Орлова, как и я, не празднует день своего рождения. Сестра утверждает, что она его не помнит, поскольку часто меняла даты в паспорте, чтобы казаться моложе. Когда я удивилась, разве так можно, ведь документ есть документ, сестра подняла глаза к потолку и сказала: «Юпитерам дозволено все!» Очень негодует, что в прошлом году Гриша предложил ей роль бабушки главной героини, которую, разумеется, играла Орлова. Сестра отказалась, а без ее участия картина успеха не имела. Ее, кажется, вообще не выпустили в прокат. Выпустили в прокат – я, кажется, начинаю осваивать современный русский язык. Этому способствует регулярное чтение газет. Более прочих мне нравится «Вечерняя Москва». На днях вычитала там чудесное выражение «энтузиаст подледного лова».
29.01.1961
Кто-то из соседей вошел в наше бедственное положение и одолжил свою прислугу. Прислугу зовут Алевтина Митрофановна, она родом из Тверской губернии и невероятно говорлива. На всякий случай мы с сестрой сложили деньги и украшения в тахту, на которой я просидела все то время, пока Алевтина Митрофановна делала уборку.
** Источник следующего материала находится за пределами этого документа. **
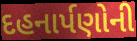
દહનાર્પણોની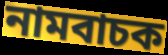
নামবাচকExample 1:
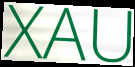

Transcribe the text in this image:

XAU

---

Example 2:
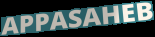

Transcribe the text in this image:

APPASAHEB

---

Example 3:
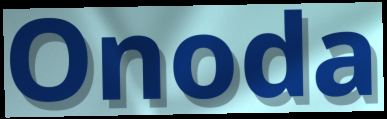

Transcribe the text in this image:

Onoda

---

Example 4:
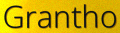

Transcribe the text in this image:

Grantho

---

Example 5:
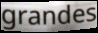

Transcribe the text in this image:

grandes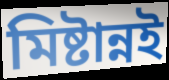
মিষ্টান্নই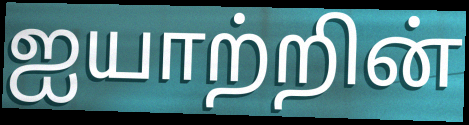
ஐயாற்றின்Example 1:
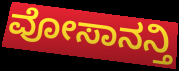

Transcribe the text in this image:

ವೋಸಾನನ್ತಿ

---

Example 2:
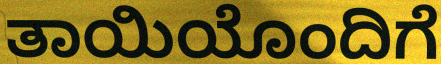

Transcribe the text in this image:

ತಾಯಿಯೊಂದಿಗೆ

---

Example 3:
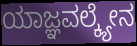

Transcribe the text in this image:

ಯಾಜ್ಞವಲ್ಕ್ಯೇನ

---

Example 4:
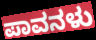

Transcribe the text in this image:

ಪಾವನಳು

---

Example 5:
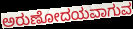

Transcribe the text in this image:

ಅರುಣೋದಯವಾಗುವ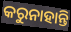
କରୁନାହାନ୍ତିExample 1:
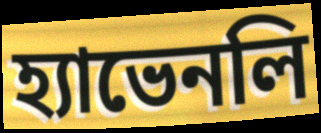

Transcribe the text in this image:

হ্যাভেনলি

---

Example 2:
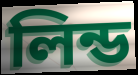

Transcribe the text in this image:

লিন্ড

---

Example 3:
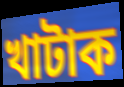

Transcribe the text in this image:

খাটাক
Убирается она споро, только вот чересчур размашиста в движениях – разбила банку с медом, которым нас угостила Нина. Меда жаль. Примечательно, что, убрав осколки и вытерев пол, Алевтина Митрофановна не подумала даже извиниться, не говоря уже о компенсации ущерба. Напротив, громко ворчала «понаставили тут банок». Сестра говорит, что Алевтина Митрофановна – «типаж». Ей должно быть виднее.
02.02.1961
Мне выдали пенсию! За все время, начиная со дня моего приезда! Снова помогла Екатерина Ал-на, сестра утверждает, что если бы не ее помощь, то я получила бы пенсию лишь «посмертно». Я сказала, что от шуток на тему смерти меня бросает в дрожь, и попросила впредь так не шутить. Я богата! Хотела пригласить сестру в ресторан, но она отказалась «предаваться транжирству» и посоветовала мне положить деньги на книжку. Я так и сделала, положила крупные купюры на книжную полку, а мелкие убрала в кошелек. Мои действия вызвали у сестры громкий, поистине гомерический смех. Оказывается, «книжкой» здесь называют банковский счет, потому что ведомости прихода и расхода имеют форму маленькой книжечки. Здешний банк (один на всю страну!), как и следовало ожидать при отсутствии конкуренции, платит мизерные проценты, но зато деньги, «положенные на книжку», никто не сможет украсть. Поэтому я завтра же последую совету сестры. Счета здесь открываются так же просто, как и во Франции. Надо прийти с паспортом и заявить о своем желании. Это не Турция с десятками бланков, которые нужно заполнять и подтверждать в консульстве. В нашем доме есть банк, здесь это называется «Сберегательная касса». Завтра же пойду туда.